# [PROBLEM]
Render the data as a Markdown table with the columns Row and Line, starting at the beginning of the data and ending at the line that contains "technical, and physical". Number each row and omit blank lines.

# [SOURCE RECORDS]
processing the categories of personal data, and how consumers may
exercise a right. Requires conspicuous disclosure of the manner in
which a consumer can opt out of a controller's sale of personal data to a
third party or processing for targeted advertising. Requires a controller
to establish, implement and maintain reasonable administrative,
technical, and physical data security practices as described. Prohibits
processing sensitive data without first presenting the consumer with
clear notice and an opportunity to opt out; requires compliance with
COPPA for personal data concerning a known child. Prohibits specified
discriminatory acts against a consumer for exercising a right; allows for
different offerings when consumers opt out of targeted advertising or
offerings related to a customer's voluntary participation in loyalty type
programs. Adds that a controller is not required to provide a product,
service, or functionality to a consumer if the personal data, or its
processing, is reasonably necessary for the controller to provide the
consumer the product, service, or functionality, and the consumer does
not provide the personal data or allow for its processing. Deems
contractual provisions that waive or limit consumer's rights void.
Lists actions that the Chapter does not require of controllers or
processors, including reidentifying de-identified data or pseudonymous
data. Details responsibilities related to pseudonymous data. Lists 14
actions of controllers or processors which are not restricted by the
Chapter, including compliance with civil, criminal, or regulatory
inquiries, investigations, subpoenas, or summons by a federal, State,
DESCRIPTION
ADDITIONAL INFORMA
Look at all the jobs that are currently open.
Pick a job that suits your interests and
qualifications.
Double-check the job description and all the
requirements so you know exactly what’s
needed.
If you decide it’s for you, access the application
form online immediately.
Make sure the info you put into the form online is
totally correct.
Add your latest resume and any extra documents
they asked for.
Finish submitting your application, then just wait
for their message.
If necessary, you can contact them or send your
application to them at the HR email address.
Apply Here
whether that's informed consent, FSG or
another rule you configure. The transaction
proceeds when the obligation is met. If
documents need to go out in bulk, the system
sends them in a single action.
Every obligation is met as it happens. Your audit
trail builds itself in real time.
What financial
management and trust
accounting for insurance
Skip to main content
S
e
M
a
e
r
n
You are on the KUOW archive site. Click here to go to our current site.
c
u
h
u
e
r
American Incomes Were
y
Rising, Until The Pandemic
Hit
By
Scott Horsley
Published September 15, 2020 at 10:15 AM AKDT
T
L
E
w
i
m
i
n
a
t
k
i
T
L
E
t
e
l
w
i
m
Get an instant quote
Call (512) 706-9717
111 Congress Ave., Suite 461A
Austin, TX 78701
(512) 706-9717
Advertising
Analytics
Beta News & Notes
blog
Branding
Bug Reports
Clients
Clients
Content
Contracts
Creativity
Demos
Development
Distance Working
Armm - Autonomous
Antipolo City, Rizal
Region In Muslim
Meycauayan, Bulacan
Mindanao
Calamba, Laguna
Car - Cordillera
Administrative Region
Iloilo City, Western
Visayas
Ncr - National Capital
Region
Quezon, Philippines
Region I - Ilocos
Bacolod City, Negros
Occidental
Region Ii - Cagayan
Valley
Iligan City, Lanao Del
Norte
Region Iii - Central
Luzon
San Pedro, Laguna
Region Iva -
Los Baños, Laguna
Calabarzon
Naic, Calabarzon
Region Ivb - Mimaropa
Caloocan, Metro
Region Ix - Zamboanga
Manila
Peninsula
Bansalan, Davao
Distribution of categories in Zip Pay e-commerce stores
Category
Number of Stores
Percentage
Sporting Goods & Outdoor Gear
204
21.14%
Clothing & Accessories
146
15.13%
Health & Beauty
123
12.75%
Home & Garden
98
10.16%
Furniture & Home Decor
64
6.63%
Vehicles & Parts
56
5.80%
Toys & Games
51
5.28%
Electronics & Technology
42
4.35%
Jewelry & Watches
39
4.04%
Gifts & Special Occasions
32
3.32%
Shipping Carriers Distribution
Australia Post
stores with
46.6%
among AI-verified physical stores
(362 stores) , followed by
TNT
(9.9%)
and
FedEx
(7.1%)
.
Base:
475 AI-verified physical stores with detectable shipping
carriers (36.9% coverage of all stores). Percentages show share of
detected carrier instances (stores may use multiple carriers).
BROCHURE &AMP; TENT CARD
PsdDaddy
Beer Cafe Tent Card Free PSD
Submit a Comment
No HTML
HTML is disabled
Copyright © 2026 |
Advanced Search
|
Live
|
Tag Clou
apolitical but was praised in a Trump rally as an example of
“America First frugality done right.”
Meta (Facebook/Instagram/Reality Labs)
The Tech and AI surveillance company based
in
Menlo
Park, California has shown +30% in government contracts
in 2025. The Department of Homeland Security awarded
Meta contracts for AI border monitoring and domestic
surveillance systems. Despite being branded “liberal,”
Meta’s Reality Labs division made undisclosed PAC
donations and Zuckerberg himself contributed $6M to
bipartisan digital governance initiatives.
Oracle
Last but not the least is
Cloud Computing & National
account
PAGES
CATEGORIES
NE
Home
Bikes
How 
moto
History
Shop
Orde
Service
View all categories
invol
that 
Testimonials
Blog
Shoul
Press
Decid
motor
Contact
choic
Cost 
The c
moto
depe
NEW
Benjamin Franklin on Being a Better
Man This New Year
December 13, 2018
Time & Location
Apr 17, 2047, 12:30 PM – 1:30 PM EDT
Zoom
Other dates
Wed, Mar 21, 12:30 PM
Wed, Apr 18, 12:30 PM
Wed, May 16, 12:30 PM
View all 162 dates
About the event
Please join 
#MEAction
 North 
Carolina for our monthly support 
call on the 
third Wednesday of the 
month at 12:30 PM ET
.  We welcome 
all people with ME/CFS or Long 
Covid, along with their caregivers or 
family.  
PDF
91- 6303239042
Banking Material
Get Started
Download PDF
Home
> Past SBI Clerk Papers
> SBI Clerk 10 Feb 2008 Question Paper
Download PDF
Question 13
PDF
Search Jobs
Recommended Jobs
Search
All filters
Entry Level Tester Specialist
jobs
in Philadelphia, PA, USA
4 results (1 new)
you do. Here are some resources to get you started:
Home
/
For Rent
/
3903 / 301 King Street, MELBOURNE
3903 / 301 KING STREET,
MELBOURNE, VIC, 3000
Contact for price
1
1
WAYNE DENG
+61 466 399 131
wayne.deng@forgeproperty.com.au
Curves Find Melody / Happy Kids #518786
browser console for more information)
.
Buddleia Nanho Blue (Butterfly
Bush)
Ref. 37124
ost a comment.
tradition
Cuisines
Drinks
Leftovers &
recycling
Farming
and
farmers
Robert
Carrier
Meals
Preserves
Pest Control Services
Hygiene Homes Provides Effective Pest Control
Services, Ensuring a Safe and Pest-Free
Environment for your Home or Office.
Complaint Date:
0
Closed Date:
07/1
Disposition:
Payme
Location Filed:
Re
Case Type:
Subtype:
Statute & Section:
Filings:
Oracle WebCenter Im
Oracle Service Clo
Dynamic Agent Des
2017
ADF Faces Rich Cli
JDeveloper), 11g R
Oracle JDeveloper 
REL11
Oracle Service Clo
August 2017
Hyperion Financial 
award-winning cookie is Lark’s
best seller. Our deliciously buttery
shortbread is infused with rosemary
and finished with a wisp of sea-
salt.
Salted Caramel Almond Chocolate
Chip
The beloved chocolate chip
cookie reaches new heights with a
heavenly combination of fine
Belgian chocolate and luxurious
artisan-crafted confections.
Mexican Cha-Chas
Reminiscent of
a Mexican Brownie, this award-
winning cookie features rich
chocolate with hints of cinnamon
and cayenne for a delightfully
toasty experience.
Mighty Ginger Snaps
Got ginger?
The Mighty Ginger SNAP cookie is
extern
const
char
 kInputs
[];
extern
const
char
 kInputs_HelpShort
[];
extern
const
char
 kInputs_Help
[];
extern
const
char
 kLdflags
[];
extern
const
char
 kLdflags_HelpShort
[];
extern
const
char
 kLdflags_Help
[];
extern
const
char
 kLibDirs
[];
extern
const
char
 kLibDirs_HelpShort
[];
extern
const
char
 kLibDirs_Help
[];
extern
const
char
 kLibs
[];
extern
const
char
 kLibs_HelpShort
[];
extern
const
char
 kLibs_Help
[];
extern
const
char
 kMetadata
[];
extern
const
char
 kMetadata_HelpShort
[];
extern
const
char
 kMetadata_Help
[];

# [RESPONSE TO THIS TASK]
| Row | Line |
|---|---|
| 1 | processing the categories of personal data, and how consumers may |
| 2 | exercise a right. Requires conspicuous disclosure of the manner in |
| 3 | which a consumer can opt out of a controller's sale of personal data to a |
| 4 | third party or processing for targeted advertising. Requires a controller |
| 5 | to establish, implement and maintain reasonable administrative, |
| 6 | technical, and physical data security practices as described. Prohibits |